As Doris Kearns Goodwin states that Lincoln's Gettysburg Address channeled encouragement of the people and the nation, North and South, to move forward from this catastrophic event, this Civil War, to move forward as a nation, it reminded me of the numerous times our President has called for the nation to do that. After all, it was Barack Obama, who reminded us that we are not red states or blue states, but the United States.


Meanwhile, back in Deliveranceland, Ted Nugent - a Yankee from Mitt Romney's home state of Michigan and the extreme Rightwing's pop posterboy, whose endorsement Willard actually sought - produces this prize piece of tripe in the Moonie rag The Washington Times.  In full rant about the Supreme Court upholding the legality of the Affordable Care Act, Nugent let this little nugget slip:-

Because our legislative, judicial and executive branches of government hold the 10th Amendment in contempt, I’m beginning to wonder if it would have been best had the South won the Civil War. Our Founding Fathers’ concept of limited government is dead.

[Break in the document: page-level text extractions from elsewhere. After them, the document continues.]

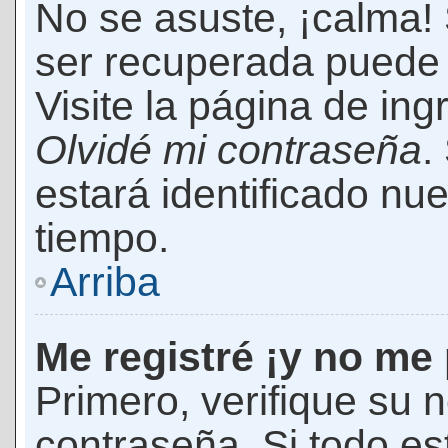
No se asuste, ¡calma!
ser recuperada puede 
Visite la página de ing
Olvidé mi contraseña
.
estará identificado n
tiempo.
Arriba
Me registré ¡y no me 
Primero, verifique su 
contraseña. Si todo es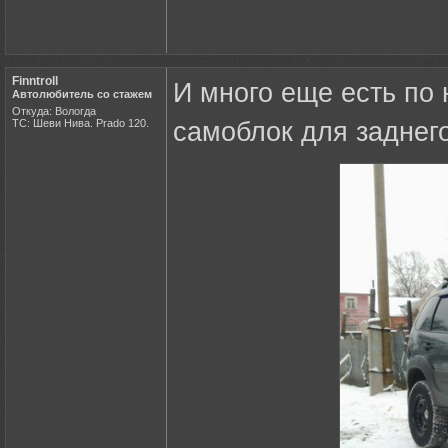
Finntroll
И много еще есть по 
Автолюбитель со стажем
Откуда: Вологда
ТС: Шеви Нива. Prado 120.
самоблок для заднего м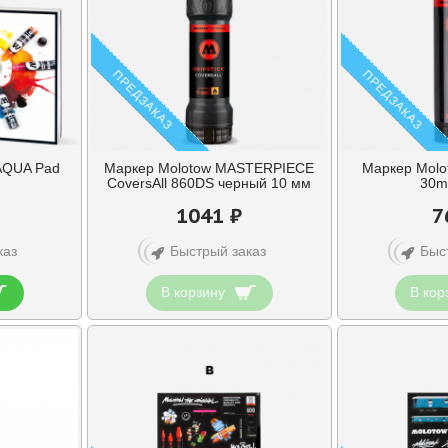
ПРЕДЗАКАЗ
ПРЕДЗАКАЗ
QUA Pad
Маркер Molotow MASTERPIECE
Маркер Molot
CoversAll 860DS черный 10 мм
30m
1041 ₽
7
каз
Быстрый заказ
Быс
В корзину
В кор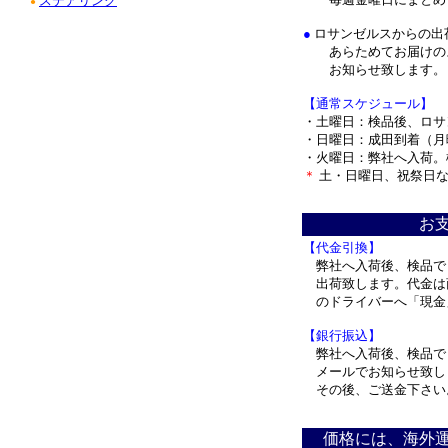
ステアリング
●
●
ロサンゼルスからの出
あらためてお届けのス
お知らせ致します。
【通常スケジュール】
・土曜日：検品後、ロサ
・日曜日：成田到着（月
・火曜日：弊社へ入荷。
＊
土・日曜日、祝祭日な
＊
お
【代金引換】
弊社へ入荷後、検品で
出荷致します。代金は
のドライバーへ「現金
【銀行振込】
弊社へ入荷後、検品で
メールでお知らせ致し
その後、ご送金下さい
＊
価格には、海外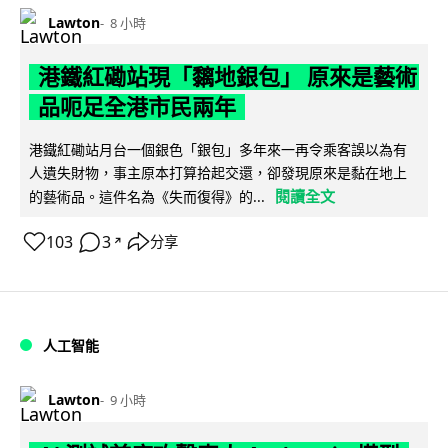
Lawton
8 小時
港鐵紅磡站現「黐地銀包」 原來是藝術
品呃足全港市民兩年
港鐵紅磡站月台一個銀色「銀包」多年來一再令乘客誤以為有
人遺失財物，事主原本打算拾起交還，卻發現原來是黏在地上
閱讀全文
的藝術品。這件名為《失而復得》的...
103
3
分享
↗
人工智能
Lawton
9 小時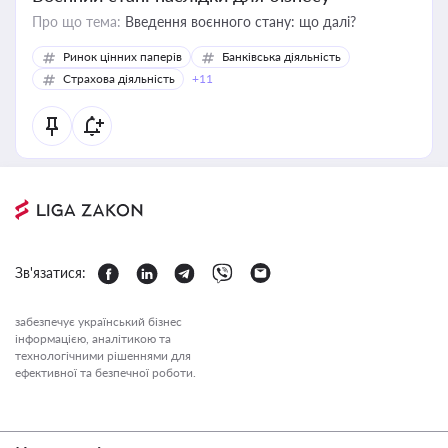
Про що тема:
Введення воєнного стану: що далі?
Ринок цінних паперів
Банківська діяльність
Страхова діяльність
+11
Зв'язатися:
забезпечує український бізнес
інформацією, аналітикою та
технологічними рішеннями для
ефективної та безпечної роботи.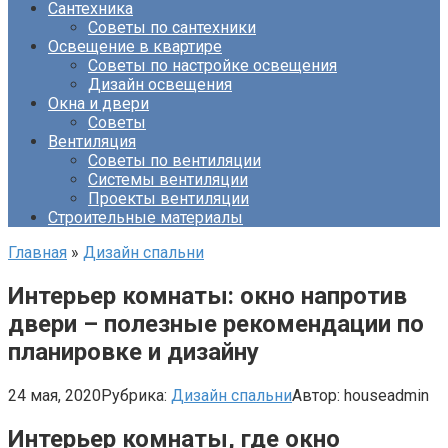
Сантехника
Советы по сантехники
Освещение в квартире
Советы по настройке освещения
Дизайн освещения
Окна и двери
Советы
Вентиляция
Советы по вентиляции
Системы вентиляции
Проекты вентиляции
Строительные материалы
Главная
»
Дизайн спальни
Интерьер комнаты: окно напротив
двери – полезные рекомендации по
планировке и дизайну
24 мая, 2020
Рубрика:
Дизайн спальни
Автор:
houseadmin
Интерьер комнаты, где окно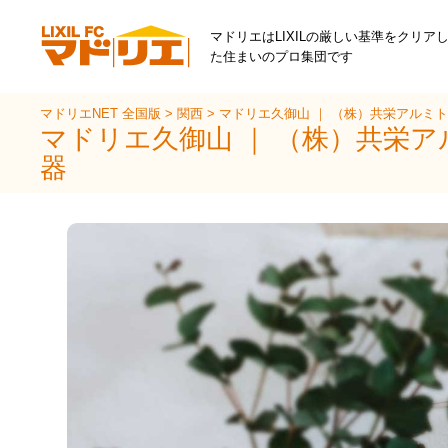
マドリエはLIXILの厳しい基準をクリア
た住まいのプロ集団です
マドリエNET 全国版
>
関西
>
マドリエ久御山 ｜ （株）共栄アルミ
マドリエ久御山 ｜ （株）共栄
器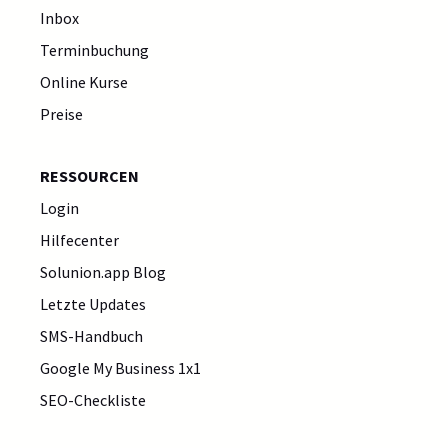
Inbox
Terminbuchung
Online Kurse
Preise
RESSOURCEN
Login
Hilfecenter
Solunion.app Blog
Letzte Updates
SMS-Handbuch
Google My Business 1x1
SEO-Checkliste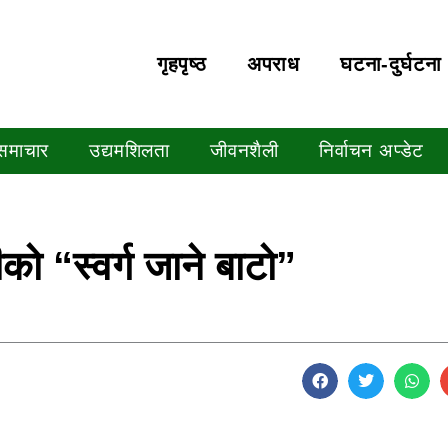
गृहपृष्‍ठ
अपराध
घटना-दुर्घटना
 समाचार
उद्यमशिलता
जीवनशैली
निर्वाचन अप्डेट
ीको “स्वर्ग जाने बाटो”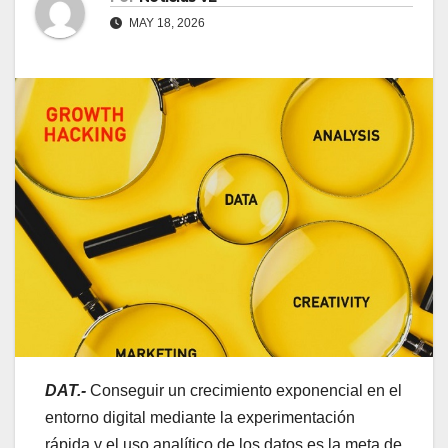
MAY 18, 2026
DAT.-
Conseguir un crecimiento exponencial en el
entorno digital mediante la experimentación
rápida y el uso analítico de los datos es la meta de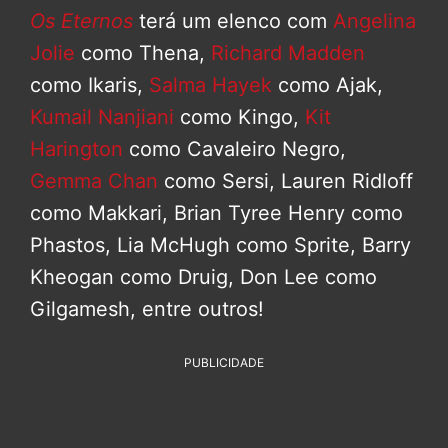
Os Eternos
terá um elenco com
Angelina
Jolie
como Thena,
Richard Madden
como Ikaris,
Salma Hayek
como Ajak,
Kumail Nanjiani
como Kingo,
Kit
Harington
como Cavaleiro Negro,
Gemma Chan
como Sersi, Lauren Ridloff
como Makkari, Brian Tyree Henry como
Phastos, Lia McHugh como Sprite, Barry
Kheogan como Druig, Don Lee como
Gilgamesh, entre outros!
PUBLICIDADE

Uh-huh. Yes. You read it correctly. Ol'Ted spoke the unspeakable. You couldn't get further North in our great land than Michigan, and it's other favourite Rightwing nutjob son vocalises the thought that rages in the hearts and minds of many Republicans.

And, really, what Ted said is actually a dream to which most Republicans, and many of their Libertarian types, aspire.

Meanwhile, Willard had no comment on that remark. Can that be construed as tacit consent?